TASK ITEM: From the first line to the last, transcribe the data exactly and skip the pictures.

[RECORDS PROVIDED]

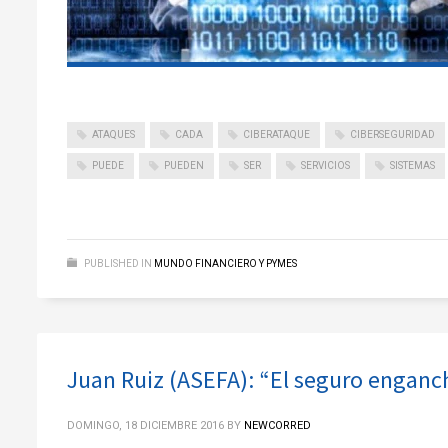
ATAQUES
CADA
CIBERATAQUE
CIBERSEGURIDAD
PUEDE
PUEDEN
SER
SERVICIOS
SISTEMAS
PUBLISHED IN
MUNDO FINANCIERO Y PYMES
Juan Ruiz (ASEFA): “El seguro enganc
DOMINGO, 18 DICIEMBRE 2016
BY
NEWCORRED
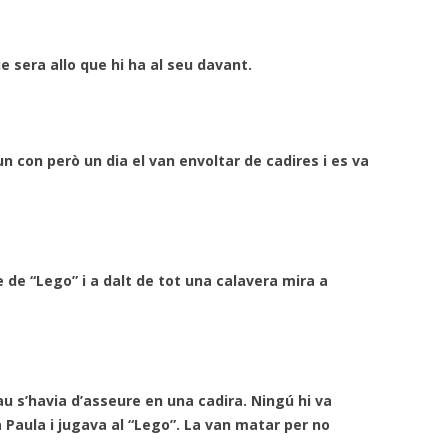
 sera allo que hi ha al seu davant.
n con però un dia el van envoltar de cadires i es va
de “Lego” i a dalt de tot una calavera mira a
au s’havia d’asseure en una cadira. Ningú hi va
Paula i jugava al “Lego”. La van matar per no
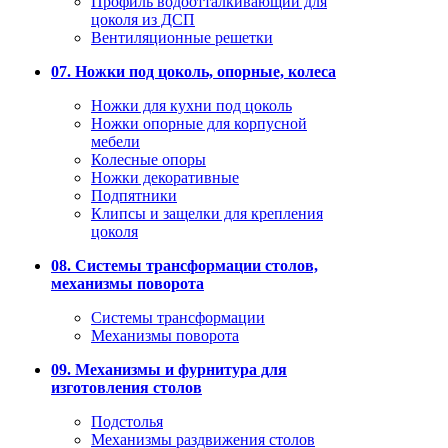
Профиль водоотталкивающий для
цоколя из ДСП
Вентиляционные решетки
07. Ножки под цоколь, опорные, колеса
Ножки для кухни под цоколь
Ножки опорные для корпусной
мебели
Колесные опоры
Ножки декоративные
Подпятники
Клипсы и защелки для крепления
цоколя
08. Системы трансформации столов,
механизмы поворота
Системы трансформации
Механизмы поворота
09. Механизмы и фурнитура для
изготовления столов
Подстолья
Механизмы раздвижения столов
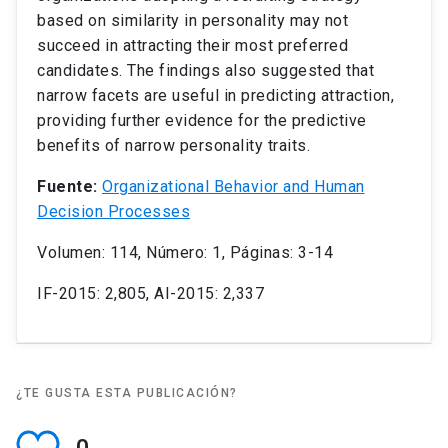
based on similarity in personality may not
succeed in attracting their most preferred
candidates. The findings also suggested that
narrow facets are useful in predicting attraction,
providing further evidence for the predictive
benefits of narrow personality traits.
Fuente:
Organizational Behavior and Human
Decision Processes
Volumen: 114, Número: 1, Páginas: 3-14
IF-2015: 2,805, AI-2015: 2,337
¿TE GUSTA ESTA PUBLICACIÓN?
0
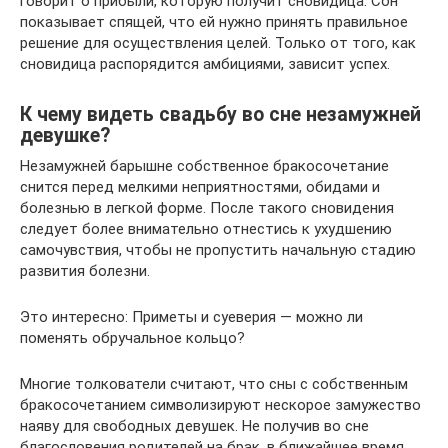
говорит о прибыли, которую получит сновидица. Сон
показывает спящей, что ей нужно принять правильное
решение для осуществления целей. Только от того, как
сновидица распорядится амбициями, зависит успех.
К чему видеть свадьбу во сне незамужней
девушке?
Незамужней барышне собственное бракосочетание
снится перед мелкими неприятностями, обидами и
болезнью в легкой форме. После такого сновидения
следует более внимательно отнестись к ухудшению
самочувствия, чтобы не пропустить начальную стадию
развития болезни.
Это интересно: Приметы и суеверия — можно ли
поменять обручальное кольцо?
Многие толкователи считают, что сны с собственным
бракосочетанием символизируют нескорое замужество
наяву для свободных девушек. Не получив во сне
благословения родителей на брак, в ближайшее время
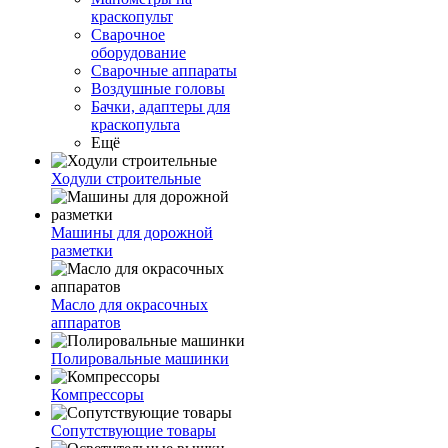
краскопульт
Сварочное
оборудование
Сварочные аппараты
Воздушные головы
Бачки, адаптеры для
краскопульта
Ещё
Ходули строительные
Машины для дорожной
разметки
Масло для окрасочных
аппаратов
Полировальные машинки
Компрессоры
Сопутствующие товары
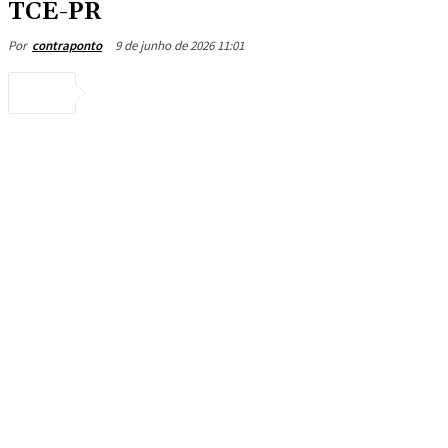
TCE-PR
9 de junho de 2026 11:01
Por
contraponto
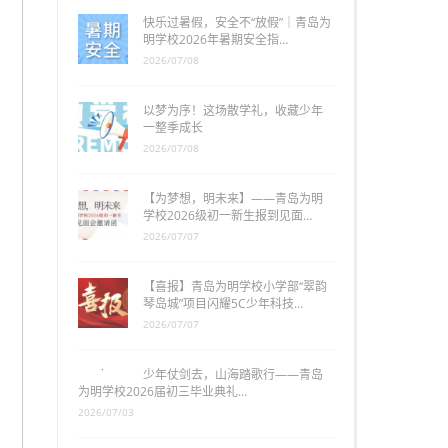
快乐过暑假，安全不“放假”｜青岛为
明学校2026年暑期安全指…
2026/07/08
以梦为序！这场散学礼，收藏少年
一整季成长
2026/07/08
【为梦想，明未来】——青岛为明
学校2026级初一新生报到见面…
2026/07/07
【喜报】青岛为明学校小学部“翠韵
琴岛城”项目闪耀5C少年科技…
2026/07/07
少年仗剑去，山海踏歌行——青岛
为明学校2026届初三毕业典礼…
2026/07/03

[/RECORDS PROVIDED]

RESULT BELOW:
ATAQUES
CADA
CIBERATAQUE
CIBERSEGURIDAD
PUEDE
PUEDEN
SER
SERVICIOS
SISTEMAS
PUBLISHED IN
MUNDO FINANCIERO Y PYMES
Juan Ruiz (ASEFA): “El seguro enganc
DOMINGO, 18 DICIEMBRE 2016
BY
NEWCORRED
 sera allo que hi ha al seu davant.
n con però un dia el van envoltar de cadires i es va
de “Lego” i a dalt de tot una calavera mira a
au s’havia d’asseure en una cadira. Ningú hi va
Paula i jugava al “Lego”. La van matar per no
Профиль водоотталкивающий для
цоколя из ДСП
Вентиляционные решетки
07. Ножки под цоколь, опорные, колеса
Ножки для кухни под цоколь
Ножки опорные для корпусной
мебели
Колесные опоры
Ножки декоративные
Подпятники
Клипсы и защелки для крепления
цоколя
08. Системы трансформации столов,
механизмы поворота
Системы трансформации
Механизмы поворота
09. Механизмы и фурнитура для
изготовления столов
Подстолья
Механизмы раздвижения столов
based on similarity in personality may not
succeed in attracting their most preferred
candidates. The findings also suggested that
narrow facets are useful in predicting attraction,
providing further evidence for the predictive
benefits of narrow personality traits.
Fuente:
Organizational Behavior and Human
Decision Processes
Volumen: 114, Número: 1, Páginas: 3-14
IF-2015: 2,805, AI-2015: 2,337
¿TE GUSTA ESTA PUBLICACIÓN?
0
говорит о прибыли, которую получит сновидица. Сон
показывает спящей, что ей нужно принять правильное
решение для осуществления целей. Только от того, как
сновидица распорядится амбициями, зависит успех.
К чему видеть свадьбу во сне незамужней
девушке?
Незамужней барышне собственное бракосочетание
снится перед мелкими неприятностями, обидами и
болезнью в легкой форме. После такого сновидения
следует более внимательно отнестись к ухудшению
самочувствия, чтобы не пропустить начальную стадию
развития болезни.
Это интересно: Приметы и суеверия — можно ли
поменять обручальное кольцо?
Многие толкователи считают, что сны с собственным
бракосочетанием символизируют нескорое замужество
наяву для свободных девушек. Не получив во сне
благословения родителей на брак, в ближайшее время
краскопульт
Сварочное
оборудование
Сварочные аппараты
Воздушные головы
Бачки, адаптеры для
краскопульта
Ещё
Ходули строительные
Машины для дорожной
разметки
Масло для окрасочных
аппаратов
Полировальные машинки
Компрессоры
Сопутствующие товары
TCE-PR
9 de junho de 2026 11:01
Por
contraponto
快乐过暑假，安全不“放假”｜青岛为
明学校2026年暑期安全指…
2026/07/08
以梦为序！这场散学礼，收藏少年
一整季成长
2026/07/08
【为梦想，明未来】——青岛为明
学校2026级初一新生报到见面…
2026/07/07
【喜报】青岛为明学校小学部“翠韵
琴岛城”项目闪耀5C少年科技…
2026/07/07
少年仗剑去，山海踏歌行——青岛
为明学校2026届初三毕业典礼…
2026/07/03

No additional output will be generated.